Every entry below should be written out exactly, and no image should appear.

[Collected data entries]
* * * * * * * * *

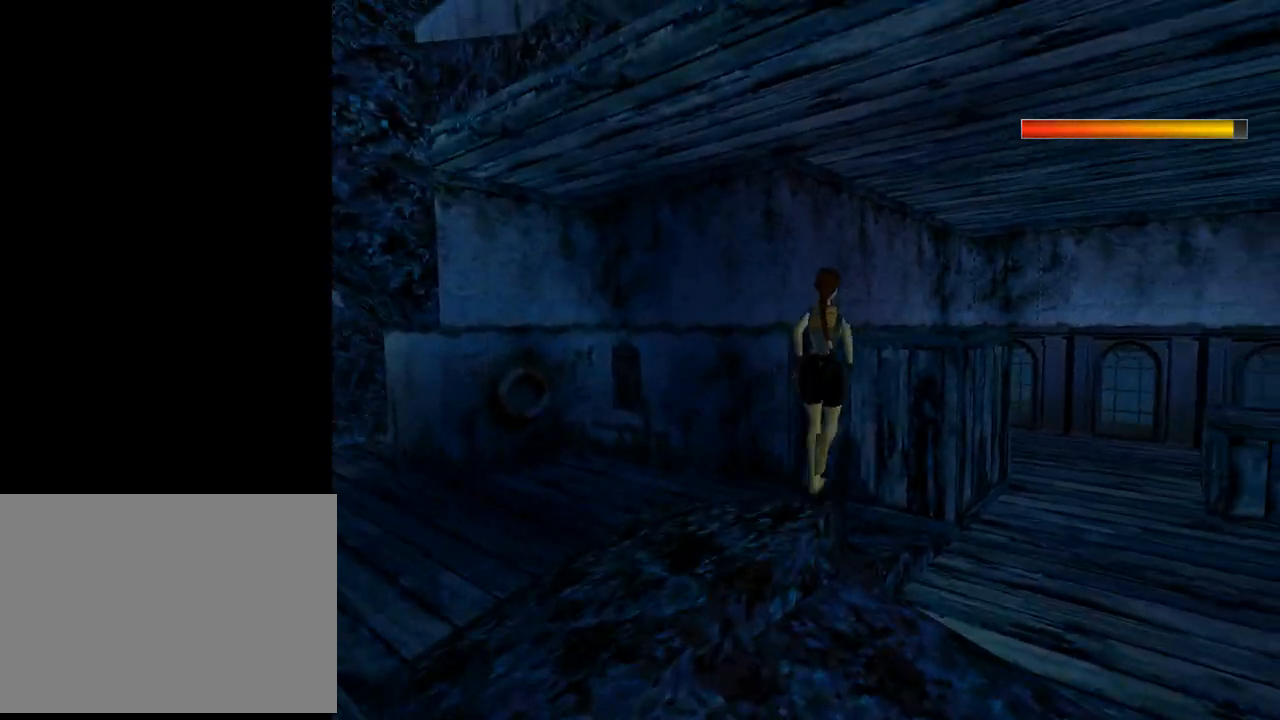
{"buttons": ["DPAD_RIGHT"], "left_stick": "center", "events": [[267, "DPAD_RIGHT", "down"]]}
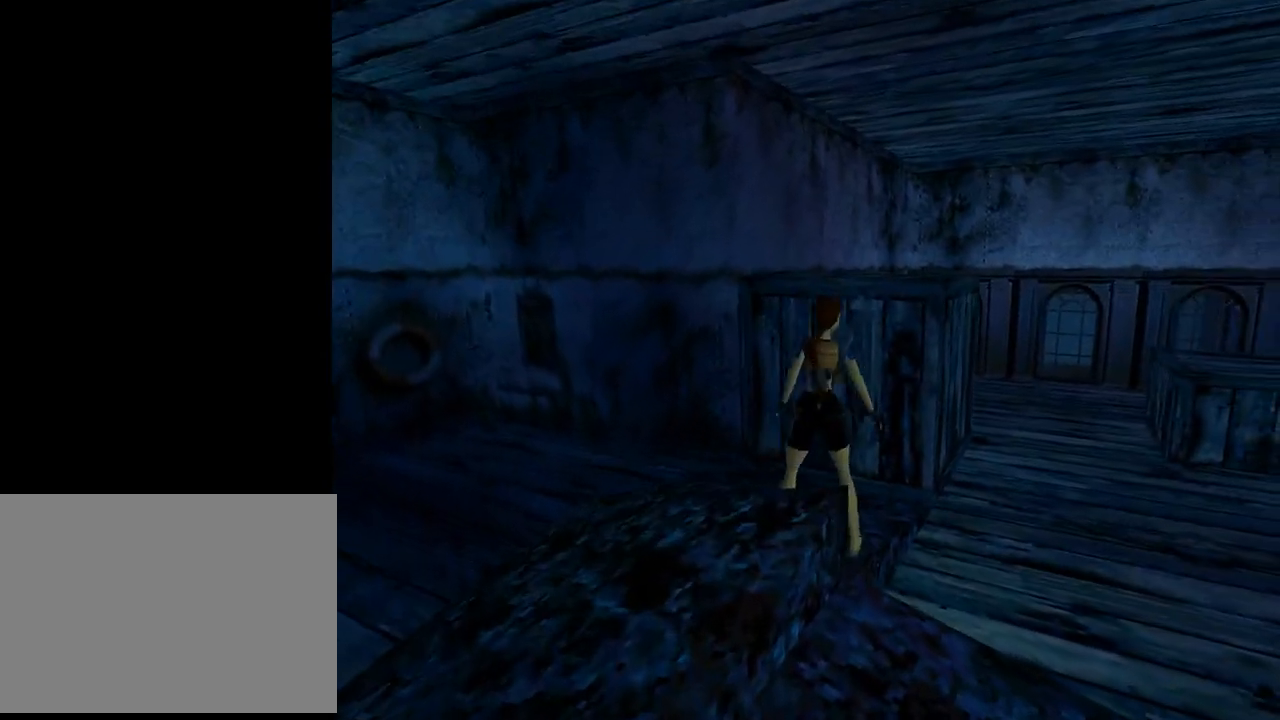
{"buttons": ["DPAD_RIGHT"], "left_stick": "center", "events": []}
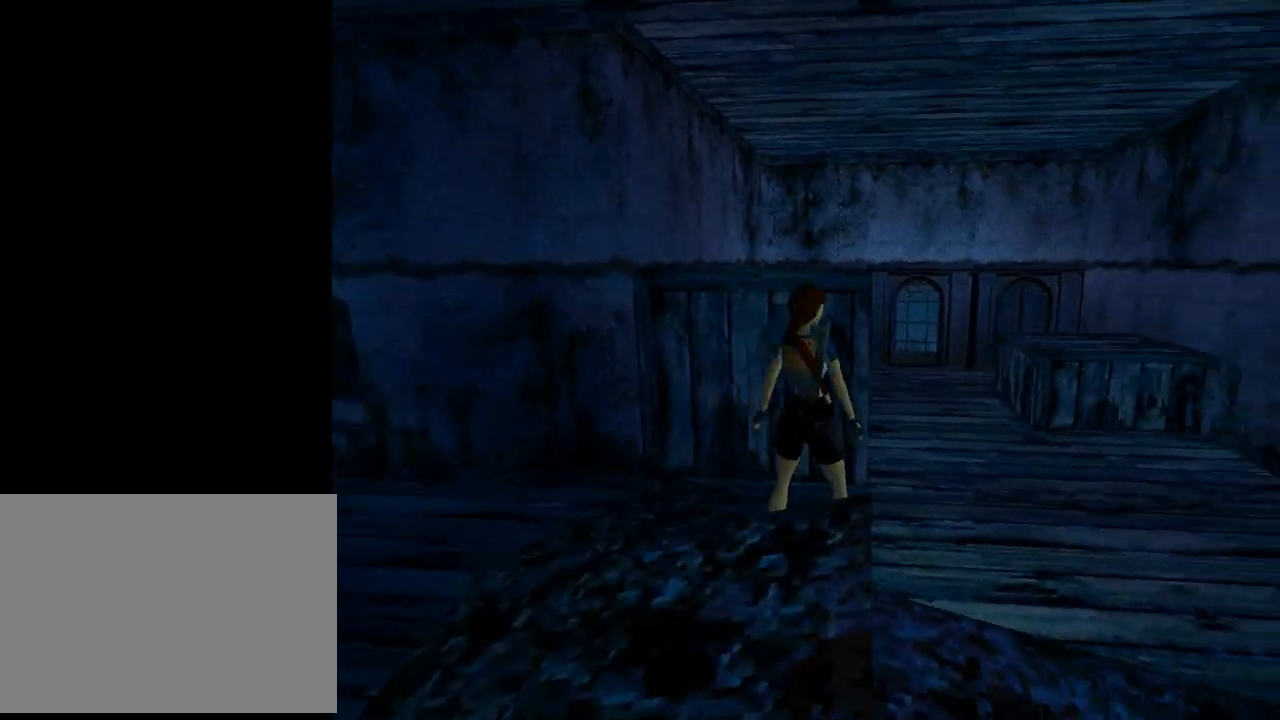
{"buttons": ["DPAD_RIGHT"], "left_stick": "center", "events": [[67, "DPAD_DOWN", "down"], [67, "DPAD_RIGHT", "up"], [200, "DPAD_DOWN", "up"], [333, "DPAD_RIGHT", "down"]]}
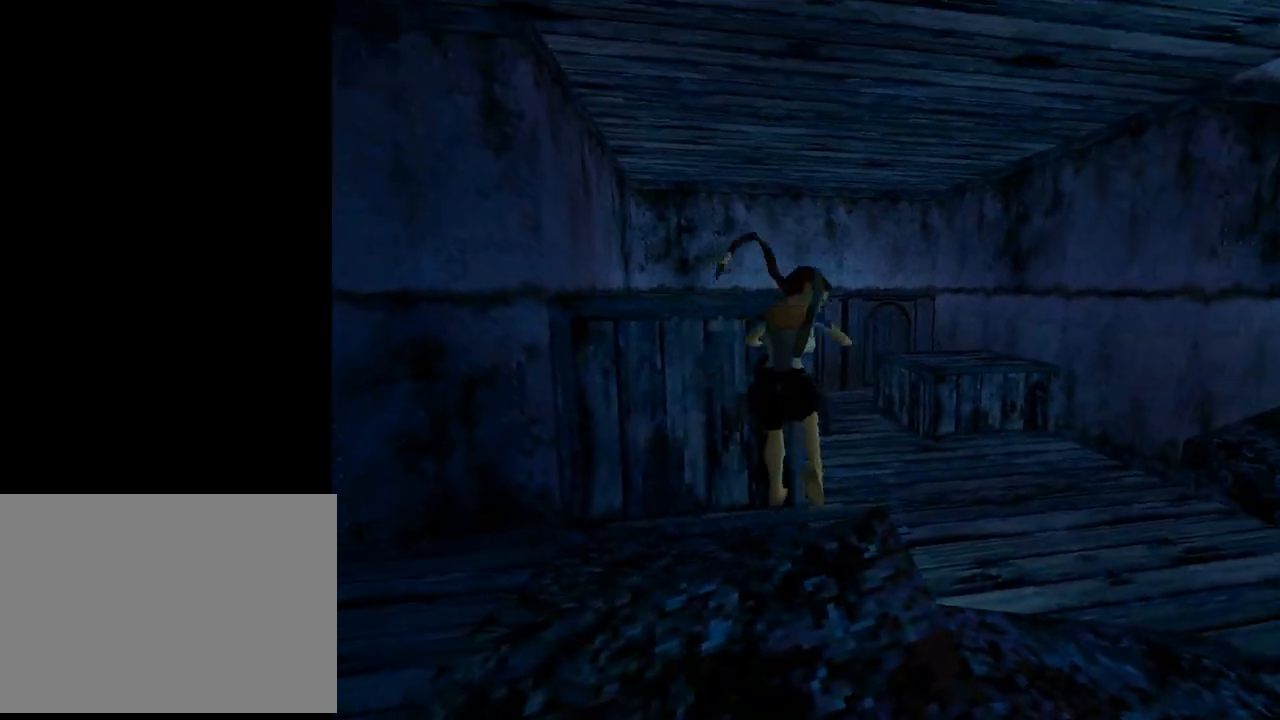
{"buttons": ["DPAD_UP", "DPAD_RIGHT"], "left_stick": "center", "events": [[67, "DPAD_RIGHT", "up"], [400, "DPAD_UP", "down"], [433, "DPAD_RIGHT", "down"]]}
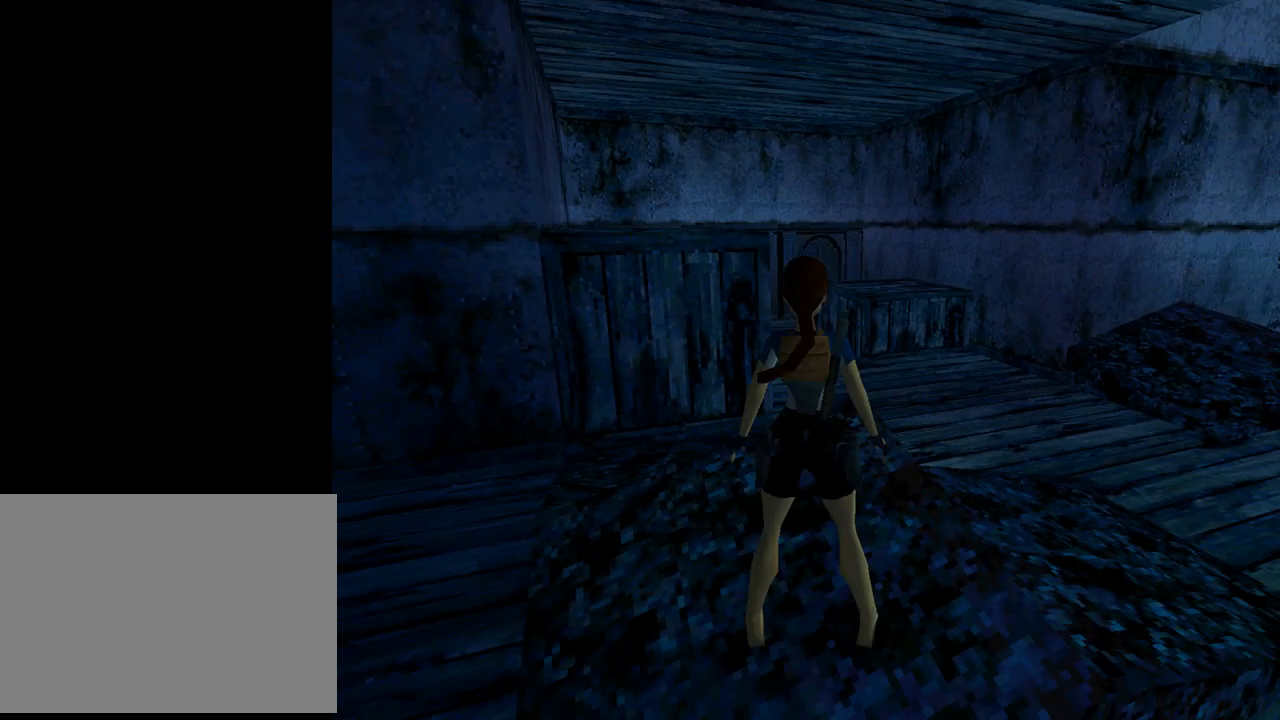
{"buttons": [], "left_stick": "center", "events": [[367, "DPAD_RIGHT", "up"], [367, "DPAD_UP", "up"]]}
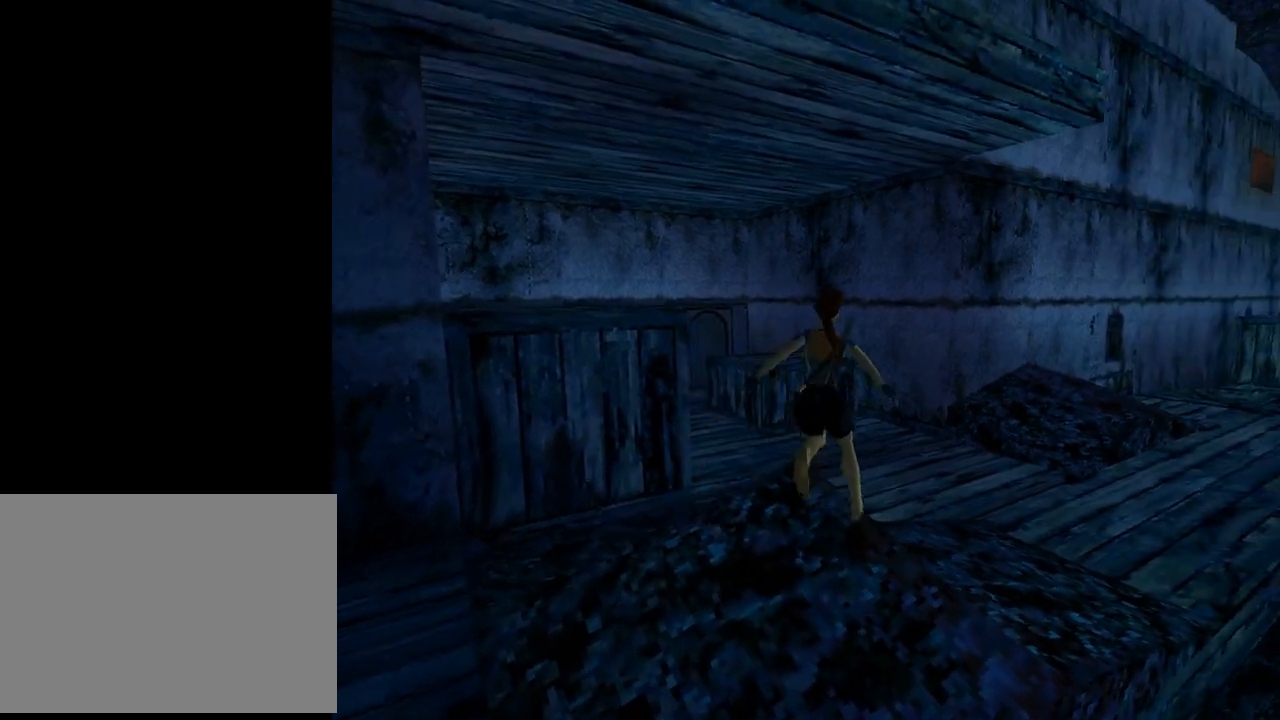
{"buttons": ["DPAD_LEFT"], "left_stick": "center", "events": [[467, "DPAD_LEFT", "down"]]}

* * * * * * * * *

Solution for this exercise →
{"buttons": ["DPAD_RIGHT"], "left_stick": "center", "events": [[267, "DPAD_RIGHT", "down"]]}
{"buttons": ["DPAD_RIGHT"], "left_stick": "center", "events": []}
{"buttons": ["DPAD_RIGHT"], "left_stick": "center", "events": [[67, "DPAD_DOWN", "down"], [67, "DPAD_RIGHT", "up"], [200, "DPAD_DOWN", "up"], [333, "DPAD_RIGHT", "down"]]}
{"buttons": ["DPAD_UP", "DPAD_RIGHT"], "left_stick": "center", "events": [[67, "DPAD_RIGHT", "up"], [400, "DPAD_UP", "down"], [433, "DPAD_RIGHT", "down"]]}
{"buttons": [], "left_stick": "center", "events": [[367, "DPAD_RIGHT", "up"], [367, "DPAD_UP", "up"]]}
{"buttons": ["DPAD_LEFT"], "left_stick": "center", "events": [[467, "DPAD_LEFT", "down"]]}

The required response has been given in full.